Training with a group of international class women requires a constant ego check.
I’m back up the mountain at Falls Creek for another month of altitude training before the Australians in our group compete for spots on the Commonwealth Games team. This time around, we have a larger women’s group.
In my years in this sport, I’ve found that women’s groups can often be more competitive than men’s. Male runners seem to be more open to working with their teammates and when things do get competitive, they’re more willing to call their teammates out for racing an interval. Generally speaking, from my observations, I think that women seem to struggle with both of these things.
I’m not new to training with women, but never have I had such a large group of accomplished women to train with. During my time with the University of Toronto Track club, I became the best 5,000m runner and had the privilege of having my workouts paced and catered to me. These days, I’m not the best in the group and learning not to compare myself to others has become part of my mental training.
While running with my teammates recently, we started chatting about this and it made me realize how important it is to focus on myself and my own progression in training. The main thing that I remind myself of daily is that the point of training isn’t to win the workout, it’s to get better to eventually win the races. Training with this group of women is a privilege and it’s my responsibility to have confidence in myself and my abilities so as not to feel like I have to beat my teammates in training in order to feel validated.
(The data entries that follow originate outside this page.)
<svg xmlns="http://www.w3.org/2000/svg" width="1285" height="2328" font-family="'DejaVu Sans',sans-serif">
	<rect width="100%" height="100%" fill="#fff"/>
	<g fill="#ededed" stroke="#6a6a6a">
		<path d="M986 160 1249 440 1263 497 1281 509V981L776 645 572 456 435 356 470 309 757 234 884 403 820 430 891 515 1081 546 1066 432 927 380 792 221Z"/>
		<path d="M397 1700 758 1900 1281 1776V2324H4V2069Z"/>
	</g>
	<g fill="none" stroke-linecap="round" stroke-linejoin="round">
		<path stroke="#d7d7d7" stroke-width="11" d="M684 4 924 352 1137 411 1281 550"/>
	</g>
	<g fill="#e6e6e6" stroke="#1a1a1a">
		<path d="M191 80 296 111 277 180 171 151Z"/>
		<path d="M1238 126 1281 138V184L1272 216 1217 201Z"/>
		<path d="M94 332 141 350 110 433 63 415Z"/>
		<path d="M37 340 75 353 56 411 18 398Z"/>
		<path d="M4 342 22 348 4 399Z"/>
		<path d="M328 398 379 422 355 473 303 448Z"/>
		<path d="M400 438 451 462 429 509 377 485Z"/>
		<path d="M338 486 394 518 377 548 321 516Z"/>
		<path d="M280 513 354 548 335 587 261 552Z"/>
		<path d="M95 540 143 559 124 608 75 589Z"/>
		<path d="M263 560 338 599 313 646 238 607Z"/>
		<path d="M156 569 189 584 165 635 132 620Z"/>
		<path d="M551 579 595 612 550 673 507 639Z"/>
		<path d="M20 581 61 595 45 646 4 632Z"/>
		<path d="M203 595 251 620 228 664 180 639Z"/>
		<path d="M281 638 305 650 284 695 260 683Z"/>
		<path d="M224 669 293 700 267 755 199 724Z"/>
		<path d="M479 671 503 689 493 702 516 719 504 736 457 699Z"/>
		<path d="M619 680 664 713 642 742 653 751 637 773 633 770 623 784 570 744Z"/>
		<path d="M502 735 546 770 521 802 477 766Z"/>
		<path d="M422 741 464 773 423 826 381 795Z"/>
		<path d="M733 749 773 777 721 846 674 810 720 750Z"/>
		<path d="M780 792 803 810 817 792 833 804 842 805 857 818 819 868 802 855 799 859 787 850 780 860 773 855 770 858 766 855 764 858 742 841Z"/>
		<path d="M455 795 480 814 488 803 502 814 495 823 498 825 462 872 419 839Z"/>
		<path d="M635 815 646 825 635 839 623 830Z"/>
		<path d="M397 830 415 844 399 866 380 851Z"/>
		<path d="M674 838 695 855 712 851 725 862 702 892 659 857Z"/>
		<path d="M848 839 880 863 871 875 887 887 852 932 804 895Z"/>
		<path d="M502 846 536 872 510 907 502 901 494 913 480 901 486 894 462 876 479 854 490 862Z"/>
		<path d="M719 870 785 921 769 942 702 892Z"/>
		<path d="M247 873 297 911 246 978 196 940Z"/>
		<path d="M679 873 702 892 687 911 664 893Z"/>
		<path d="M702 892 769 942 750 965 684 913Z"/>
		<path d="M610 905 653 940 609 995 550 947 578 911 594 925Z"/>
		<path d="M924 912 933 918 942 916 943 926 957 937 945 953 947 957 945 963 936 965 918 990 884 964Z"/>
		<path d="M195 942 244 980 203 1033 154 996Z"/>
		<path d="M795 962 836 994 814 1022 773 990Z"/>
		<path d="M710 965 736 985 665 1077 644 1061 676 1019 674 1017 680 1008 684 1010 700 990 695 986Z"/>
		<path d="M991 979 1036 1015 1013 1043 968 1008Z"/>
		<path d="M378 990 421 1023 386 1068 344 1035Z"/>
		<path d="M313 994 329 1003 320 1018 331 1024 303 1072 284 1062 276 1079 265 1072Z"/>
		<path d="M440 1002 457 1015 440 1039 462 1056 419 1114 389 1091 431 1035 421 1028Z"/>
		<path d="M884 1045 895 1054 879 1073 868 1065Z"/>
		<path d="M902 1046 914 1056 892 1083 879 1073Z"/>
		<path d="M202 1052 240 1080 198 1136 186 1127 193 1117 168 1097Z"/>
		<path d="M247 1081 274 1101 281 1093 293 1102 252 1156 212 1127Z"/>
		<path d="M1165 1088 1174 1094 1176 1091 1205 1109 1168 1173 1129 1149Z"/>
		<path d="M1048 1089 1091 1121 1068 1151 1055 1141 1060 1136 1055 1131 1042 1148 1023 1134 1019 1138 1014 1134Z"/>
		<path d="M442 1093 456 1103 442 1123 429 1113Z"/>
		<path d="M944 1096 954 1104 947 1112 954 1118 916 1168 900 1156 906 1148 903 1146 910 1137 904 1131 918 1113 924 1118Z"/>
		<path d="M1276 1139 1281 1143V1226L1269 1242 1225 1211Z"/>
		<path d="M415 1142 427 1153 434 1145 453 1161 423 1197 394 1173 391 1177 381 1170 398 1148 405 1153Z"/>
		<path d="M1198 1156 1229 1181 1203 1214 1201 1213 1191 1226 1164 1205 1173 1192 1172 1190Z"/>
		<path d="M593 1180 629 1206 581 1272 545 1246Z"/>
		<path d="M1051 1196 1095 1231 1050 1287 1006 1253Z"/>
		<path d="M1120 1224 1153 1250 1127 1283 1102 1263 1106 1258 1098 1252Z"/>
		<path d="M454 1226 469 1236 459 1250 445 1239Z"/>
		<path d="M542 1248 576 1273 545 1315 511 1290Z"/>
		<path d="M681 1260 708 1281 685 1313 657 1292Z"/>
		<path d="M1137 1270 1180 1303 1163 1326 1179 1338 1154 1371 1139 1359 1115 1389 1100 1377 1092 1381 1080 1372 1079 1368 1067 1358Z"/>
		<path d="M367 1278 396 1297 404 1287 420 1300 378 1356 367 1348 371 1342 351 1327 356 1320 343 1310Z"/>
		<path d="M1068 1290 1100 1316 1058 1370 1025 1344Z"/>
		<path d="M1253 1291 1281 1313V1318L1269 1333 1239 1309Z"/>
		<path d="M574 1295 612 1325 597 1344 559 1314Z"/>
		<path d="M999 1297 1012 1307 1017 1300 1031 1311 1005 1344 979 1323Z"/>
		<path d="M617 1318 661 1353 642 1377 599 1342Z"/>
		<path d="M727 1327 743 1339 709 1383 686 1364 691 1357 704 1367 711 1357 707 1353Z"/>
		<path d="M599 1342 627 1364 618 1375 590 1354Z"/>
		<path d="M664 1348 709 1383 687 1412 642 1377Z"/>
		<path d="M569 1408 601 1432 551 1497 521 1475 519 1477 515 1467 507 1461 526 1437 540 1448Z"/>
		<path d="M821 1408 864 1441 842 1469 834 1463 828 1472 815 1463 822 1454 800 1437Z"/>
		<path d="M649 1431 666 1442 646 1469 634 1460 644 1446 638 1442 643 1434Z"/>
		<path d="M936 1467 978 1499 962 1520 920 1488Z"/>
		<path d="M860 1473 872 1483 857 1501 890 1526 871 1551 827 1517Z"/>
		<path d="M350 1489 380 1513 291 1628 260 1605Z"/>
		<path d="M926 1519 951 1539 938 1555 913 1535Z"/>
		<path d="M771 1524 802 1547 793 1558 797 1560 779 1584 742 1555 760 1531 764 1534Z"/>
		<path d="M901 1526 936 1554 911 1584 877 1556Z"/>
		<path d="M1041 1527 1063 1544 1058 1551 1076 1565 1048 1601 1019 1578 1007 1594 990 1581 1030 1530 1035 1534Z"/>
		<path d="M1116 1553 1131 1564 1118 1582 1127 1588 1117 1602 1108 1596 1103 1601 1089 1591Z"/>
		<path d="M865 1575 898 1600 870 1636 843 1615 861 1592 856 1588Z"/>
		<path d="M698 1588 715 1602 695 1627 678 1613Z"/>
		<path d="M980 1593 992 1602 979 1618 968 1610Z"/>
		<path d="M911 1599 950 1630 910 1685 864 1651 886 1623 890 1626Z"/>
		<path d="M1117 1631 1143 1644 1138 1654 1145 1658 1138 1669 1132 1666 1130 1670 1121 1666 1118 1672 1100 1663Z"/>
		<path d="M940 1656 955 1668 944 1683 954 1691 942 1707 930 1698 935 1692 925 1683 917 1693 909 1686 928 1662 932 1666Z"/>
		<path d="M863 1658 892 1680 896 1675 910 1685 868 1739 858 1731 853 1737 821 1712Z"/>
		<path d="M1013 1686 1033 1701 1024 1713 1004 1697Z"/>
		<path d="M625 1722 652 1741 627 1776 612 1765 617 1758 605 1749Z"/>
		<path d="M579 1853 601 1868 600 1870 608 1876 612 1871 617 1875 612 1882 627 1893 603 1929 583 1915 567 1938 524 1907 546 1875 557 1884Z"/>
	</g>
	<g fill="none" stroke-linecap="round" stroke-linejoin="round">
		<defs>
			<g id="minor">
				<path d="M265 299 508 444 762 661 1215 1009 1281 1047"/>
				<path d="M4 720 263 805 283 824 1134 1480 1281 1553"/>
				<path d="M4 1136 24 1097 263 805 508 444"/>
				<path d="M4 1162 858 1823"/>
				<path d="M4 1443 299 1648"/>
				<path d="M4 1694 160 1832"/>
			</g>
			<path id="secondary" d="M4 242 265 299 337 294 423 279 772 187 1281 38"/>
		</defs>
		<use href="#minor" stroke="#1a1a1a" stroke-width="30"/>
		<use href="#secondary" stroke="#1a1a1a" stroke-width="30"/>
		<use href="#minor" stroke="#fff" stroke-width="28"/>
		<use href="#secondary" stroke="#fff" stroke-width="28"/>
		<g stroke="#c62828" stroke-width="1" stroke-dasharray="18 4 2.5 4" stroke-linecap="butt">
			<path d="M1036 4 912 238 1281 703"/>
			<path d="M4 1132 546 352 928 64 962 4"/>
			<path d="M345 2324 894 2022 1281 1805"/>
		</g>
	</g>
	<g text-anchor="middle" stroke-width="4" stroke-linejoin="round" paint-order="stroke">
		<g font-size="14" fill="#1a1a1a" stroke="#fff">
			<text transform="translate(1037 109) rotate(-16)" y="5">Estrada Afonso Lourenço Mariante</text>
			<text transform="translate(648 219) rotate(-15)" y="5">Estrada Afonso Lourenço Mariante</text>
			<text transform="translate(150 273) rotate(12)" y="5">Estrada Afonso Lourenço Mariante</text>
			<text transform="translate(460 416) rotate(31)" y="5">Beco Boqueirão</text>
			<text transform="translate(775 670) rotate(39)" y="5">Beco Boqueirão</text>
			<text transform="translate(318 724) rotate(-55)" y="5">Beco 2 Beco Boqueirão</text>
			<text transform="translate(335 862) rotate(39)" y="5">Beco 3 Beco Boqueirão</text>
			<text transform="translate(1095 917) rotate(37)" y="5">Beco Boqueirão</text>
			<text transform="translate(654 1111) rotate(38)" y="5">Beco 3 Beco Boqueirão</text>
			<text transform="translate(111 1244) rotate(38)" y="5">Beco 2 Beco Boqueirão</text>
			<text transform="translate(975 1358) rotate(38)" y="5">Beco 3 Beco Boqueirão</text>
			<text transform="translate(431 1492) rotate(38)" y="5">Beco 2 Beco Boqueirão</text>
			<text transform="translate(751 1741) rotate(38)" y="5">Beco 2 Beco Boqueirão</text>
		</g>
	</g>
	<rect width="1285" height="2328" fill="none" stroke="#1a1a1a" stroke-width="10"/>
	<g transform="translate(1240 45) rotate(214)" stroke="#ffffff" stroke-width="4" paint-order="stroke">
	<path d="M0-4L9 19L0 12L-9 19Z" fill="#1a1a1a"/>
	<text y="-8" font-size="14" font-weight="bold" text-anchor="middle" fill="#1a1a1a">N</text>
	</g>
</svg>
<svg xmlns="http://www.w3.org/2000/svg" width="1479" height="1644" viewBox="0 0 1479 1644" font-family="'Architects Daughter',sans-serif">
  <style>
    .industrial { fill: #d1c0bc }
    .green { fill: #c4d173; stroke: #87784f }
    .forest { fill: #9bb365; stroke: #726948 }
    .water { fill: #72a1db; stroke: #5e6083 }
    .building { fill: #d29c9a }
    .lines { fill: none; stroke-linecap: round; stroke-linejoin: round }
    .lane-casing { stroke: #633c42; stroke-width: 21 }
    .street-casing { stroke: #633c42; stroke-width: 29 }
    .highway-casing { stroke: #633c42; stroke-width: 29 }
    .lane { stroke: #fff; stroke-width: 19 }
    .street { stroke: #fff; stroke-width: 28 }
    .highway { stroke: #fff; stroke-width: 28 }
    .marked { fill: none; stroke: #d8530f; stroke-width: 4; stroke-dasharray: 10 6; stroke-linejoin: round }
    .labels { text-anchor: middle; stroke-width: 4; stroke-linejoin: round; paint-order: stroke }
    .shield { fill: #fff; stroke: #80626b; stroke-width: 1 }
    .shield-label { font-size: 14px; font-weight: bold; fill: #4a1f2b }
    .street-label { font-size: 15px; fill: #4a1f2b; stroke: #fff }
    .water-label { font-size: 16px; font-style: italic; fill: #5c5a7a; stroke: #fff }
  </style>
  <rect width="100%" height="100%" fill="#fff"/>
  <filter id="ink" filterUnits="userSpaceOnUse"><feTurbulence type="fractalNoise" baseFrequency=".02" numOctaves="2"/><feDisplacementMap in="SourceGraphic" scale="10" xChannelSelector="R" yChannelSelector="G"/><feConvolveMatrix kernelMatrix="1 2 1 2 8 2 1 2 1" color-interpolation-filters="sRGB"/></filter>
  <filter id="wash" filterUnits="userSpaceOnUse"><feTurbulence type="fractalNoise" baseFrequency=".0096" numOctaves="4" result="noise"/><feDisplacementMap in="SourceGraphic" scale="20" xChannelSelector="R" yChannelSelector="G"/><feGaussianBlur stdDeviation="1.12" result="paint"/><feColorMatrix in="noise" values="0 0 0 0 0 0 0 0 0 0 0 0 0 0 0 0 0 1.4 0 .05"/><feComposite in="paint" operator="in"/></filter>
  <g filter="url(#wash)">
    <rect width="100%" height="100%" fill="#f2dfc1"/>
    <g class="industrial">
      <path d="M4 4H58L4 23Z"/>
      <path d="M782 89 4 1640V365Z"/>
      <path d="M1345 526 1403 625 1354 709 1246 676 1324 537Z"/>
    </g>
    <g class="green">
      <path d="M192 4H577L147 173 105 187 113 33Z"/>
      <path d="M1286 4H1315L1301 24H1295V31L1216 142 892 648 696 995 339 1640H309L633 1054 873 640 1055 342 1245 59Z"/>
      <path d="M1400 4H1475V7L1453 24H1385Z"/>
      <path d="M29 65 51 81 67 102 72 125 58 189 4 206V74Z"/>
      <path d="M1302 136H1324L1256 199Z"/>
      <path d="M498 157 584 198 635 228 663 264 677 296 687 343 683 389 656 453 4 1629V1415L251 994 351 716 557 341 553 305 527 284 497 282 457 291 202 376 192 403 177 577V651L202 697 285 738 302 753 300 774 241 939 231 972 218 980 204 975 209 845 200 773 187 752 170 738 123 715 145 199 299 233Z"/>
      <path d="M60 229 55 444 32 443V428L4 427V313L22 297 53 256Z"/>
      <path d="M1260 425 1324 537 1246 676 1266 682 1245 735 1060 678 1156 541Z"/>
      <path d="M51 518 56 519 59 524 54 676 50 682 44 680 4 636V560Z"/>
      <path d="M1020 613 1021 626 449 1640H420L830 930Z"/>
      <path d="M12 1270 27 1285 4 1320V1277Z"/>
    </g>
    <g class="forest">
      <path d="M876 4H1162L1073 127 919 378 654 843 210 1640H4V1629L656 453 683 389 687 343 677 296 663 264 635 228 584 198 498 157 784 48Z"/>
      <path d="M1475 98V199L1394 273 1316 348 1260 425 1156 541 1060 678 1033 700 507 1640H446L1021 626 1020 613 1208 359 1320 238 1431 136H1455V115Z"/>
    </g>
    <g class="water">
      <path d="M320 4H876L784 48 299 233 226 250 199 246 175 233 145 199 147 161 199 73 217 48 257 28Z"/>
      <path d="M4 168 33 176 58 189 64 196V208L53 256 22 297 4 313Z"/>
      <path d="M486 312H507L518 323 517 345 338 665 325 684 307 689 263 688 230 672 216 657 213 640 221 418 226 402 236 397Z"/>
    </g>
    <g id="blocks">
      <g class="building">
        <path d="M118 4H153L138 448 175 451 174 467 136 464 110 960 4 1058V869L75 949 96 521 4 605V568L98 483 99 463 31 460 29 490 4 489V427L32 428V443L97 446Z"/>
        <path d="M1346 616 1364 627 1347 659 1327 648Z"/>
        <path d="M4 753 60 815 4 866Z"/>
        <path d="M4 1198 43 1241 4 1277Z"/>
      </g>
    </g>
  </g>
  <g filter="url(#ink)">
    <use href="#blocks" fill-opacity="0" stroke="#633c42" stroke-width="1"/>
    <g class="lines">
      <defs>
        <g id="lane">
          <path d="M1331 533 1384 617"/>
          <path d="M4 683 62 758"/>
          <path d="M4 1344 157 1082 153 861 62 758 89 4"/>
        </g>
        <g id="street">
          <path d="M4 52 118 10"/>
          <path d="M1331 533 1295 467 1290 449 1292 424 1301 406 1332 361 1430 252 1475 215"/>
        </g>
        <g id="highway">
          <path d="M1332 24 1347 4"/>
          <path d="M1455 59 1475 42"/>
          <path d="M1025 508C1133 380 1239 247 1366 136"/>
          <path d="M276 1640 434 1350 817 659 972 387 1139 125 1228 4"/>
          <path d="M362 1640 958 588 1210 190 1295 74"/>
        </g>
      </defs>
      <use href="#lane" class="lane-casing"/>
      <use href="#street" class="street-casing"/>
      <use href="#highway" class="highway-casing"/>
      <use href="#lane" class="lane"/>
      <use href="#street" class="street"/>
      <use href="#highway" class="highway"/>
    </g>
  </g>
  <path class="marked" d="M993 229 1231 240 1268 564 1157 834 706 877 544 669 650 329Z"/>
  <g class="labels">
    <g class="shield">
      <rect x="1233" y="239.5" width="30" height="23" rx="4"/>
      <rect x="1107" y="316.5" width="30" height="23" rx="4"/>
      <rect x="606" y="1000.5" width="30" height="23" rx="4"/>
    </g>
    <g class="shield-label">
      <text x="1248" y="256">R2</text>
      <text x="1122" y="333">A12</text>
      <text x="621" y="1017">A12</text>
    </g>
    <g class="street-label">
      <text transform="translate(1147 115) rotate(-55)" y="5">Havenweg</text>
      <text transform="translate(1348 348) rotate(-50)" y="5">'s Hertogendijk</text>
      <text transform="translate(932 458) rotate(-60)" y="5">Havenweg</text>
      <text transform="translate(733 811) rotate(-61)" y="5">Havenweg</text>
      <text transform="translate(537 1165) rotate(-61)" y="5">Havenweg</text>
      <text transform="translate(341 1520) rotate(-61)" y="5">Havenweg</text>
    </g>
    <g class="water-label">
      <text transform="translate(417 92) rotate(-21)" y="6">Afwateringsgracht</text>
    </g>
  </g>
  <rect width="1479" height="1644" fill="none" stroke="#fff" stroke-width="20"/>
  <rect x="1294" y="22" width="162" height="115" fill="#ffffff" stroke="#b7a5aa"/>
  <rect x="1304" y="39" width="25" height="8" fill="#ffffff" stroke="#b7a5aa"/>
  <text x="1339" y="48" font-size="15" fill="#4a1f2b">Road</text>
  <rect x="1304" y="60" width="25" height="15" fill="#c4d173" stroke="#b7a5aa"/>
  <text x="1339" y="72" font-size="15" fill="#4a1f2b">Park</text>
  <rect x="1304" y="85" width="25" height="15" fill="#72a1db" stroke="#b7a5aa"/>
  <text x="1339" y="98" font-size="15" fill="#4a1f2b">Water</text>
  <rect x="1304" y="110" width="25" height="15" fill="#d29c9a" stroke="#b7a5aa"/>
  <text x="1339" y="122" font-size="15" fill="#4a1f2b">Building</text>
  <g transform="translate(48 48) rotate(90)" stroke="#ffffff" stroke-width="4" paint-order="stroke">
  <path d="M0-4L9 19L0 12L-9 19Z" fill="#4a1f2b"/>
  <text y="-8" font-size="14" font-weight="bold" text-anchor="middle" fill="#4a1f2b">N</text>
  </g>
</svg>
The reality of switching training groups is that there’s a long period of transition – whether it’s six months or 18. Being the newest member of the crew means that I’m deep in the transition period and I struggle with some of the workouts or volume that the others have become accustomed to.
Each of the women on this team has a different focus and different goals. My focus is vastly different than the Australian women. For example, where they’re looking to peak at their national championships, my focus races are still months away. And while this may be the case, we’re all, in a way, working towards the same goal: to be more competitive on the international stage.
I also have the utmost respect for all of the women who I train with. We have all competed at the World Championships and Olympics, and while some may have more credentials than others, we’re all international class. That’s undeniable. I truly look forward to travelling, racing and training with this group of women and, hopefully, watching us all achieve goals that we set the foundation for during these tough months of altitude training.